# Exercise instructions
Please copy exactly the lines that begin with the one containing "- [2020 年台灣設計展新竹登場！3" and end with the last line of the entries.
[[ Material for the task, beginning ]]
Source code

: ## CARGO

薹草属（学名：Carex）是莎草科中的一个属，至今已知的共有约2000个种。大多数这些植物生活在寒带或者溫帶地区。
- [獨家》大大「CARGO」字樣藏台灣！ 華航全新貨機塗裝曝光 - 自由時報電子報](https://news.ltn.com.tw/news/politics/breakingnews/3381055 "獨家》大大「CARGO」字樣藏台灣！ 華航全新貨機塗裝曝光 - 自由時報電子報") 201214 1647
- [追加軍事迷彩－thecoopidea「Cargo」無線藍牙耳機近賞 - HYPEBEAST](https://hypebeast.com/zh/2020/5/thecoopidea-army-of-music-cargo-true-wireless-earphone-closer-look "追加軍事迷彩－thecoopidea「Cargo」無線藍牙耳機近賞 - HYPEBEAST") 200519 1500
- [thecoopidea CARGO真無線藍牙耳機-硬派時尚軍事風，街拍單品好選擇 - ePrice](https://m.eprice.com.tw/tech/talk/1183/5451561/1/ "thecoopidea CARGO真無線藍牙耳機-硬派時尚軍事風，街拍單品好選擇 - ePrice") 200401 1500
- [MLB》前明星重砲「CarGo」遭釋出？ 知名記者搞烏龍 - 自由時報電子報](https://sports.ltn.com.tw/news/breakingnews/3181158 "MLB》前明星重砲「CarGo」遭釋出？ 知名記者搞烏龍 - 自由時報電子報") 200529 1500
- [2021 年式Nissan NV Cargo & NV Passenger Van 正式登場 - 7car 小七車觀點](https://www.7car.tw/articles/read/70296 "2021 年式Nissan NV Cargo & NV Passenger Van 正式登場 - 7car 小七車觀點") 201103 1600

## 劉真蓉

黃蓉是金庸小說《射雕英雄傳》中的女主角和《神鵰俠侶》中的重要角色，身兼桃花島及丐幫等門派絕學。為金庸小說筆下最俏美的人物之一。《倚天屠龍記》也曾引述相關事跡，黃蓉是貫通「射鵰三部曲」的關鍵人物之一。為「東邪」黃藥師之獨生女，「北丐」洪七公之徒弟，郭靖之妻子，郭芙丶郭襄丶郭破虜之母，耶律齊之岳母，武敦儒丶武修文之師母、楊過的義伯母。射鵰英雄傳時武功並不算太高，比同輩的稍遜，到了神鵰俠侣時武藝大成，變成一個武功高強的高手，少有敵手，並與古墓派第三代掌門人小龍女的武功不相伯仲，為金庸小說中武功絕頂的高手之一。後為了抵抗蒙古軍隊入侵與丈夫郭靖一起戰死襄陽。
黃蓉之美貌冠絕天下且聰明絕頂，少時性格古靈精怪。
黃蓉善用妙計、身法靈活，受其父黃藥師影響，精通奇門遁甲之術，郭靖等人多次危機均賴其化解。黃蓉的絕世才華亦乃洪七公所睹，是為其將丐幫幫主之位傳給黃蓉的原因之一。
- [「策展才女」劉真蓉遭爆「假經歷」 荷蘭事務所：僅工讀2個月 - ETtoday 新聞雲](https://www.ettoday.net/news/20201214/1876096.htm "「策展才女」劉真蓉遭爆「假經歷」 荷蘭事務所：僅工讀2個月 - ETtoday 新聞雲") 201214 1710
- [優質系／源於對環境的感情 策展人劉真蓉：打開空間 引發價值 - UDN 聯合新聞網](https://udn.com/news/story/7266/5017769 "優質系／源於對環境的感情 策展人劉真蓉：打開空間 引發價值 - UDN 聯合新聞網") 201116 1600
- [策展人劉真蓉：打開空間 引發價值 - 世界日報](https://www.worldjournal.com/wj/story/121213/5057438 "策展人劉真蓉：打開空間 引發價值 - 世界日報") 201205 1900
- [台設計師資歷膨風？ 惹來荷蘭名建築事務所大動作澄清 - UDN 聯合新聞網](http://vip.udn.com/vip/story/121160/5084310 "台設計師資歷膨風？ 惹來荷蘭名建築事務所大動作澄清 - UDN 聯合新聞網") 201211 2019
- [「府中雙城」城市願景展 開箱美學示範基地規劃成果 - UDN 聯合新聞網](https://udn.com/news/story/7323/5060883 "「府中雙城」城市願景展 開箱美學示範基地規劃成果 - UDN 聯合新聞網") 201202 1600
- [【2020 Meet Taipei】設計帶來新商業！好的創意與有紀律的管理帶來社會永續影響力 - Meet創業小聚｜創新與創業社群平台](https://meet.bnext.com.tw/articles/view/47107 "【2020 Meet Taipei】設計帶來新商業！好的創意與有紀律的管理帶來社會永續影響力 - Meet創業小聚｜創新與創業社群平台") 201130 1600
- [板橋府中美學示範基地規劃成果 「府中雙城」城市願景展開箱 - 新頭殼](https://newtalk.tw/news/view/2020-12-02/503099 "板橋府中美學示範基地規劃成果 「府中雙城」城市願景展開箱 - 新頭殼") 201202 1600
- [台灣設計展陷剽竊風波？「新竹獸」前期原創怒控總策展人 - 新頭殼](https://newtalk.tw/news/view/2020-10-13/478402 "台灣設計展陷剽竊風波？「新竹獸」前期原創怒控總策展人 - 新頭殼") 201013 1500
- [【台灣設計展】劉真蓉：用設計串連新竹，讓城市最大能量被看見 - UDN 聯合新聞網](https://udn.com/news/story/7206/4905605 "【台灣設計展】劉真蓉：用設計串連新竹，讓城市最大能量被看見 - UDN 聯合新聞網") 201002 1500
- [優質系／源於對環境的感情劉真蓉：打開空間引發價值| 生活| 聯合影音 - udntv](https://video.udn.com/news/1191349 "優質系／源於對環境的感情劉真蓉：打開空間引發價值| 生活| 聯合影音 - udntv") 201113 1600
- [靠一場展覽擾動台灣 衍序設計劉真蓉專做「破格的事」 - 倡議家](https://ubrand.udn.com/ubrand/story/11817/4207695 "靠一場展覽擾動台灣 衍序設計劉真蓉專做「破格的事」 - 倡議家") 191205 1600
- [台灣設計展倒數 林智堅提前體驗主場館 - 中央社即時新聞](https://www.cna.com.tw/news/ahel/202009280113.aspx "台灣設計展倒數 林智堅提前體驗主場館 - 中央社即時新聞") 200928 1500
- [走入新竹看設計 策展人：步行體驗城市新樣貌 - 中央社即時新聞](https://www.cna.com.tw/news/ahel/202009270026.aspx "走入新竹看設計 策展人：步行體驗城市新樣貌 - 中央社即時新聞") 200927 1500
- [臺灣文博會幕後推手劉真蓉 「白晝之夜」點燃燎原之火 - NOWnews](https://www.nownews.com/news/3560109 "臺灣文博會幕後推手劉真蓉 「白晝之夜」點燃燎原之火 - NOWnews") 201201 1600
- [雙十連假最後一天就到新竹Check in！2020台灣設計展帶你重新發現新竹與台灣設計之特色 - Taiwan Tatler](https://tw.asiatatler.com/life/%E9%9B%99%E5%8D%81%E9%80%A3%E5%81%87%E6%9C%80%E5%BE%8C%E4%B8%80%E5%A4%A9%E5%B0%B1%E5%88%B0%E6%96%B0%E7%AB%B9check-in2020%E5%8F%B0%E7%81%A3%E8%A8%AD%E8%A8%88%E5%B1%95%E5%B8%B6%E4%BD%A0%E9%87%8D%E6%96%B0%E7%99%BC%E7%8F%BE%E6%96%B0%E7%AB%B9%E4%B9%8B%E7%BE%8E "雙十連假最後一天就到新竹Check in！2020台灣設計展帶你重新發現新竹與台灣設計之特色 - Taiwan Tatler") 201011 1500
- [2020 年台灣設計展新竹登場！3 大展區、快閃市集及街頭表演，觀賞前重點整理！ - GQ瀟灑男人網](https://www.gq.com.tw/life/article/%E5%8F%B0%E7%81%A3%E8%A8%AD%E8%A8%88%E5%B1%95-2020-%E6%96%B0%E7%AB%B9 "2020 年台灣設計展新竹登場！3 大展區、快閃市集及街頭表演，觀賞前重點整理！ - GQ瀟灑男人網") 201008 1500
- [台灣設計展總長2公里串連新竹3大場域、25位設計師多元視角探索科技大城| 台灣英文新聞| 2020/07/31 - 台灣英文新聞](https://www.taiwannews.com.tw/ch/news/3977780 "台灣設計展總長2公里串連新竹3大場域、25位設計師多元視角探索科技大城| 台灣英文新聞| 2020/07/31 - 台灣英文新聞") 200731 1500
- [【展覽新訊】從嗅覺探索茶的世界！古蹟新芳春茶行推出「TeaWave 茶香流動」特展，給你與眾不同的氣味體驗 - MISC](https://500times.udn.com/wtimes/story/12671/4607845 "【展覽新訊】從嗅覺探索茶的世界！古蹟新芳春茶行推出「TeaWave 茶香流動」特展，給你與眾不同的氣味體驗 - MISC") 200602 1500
[[ Material for the task, end ]]
# Response below
- [2020 年台灣設計展新竹登場！3 大展區、快閃市集及街頭表演，觀賞前重點整理！ - GQ瀟灑男人網](https://www.gq.com.tw/life/article/%E5%8F%B0%E7%81%A3%E8%A8%AD%E8%A8%88%E5%B1%95-2020-%E6%96%B0%E7%AB%B9 "2020 年台灣設計展新竹登場！3 大展區、快閃市集及街頭表演，觀賞前重點整理！ - GQ瀟灑男人網") 201008 1500
- [台灣設計展總長2公里串連新竹3大場域、25位設計師多元視角探索科技大城| 台灣英文新聞| 2020/07/31 - 台灣英文新聞](https://www.taiwannews.com.tw/ch/news/3977780 "台灣設計展總長2公里串連新竹3大場域、25位設計師多元視角探索科技大城| 台灣英文新聞| 2020/07/31 - 台灣英文新聞") 200731 1500
- [【展覽新訊】從嗅覺探索茶的世界！古蹟新芳春茶行推出「TeaWave 茶香流動」特展，給你與眾不同的氣味體驗 - MISC](https://500times.udn.com/wtimes/story/12671/4607845 "【展覽新訊】從嗅覺探索茶的世界！古蹟新芳春茶行推出「TeaWave 茶香流動」特展，給你與眾不同的氣味體驗 - MISC") 200602 1500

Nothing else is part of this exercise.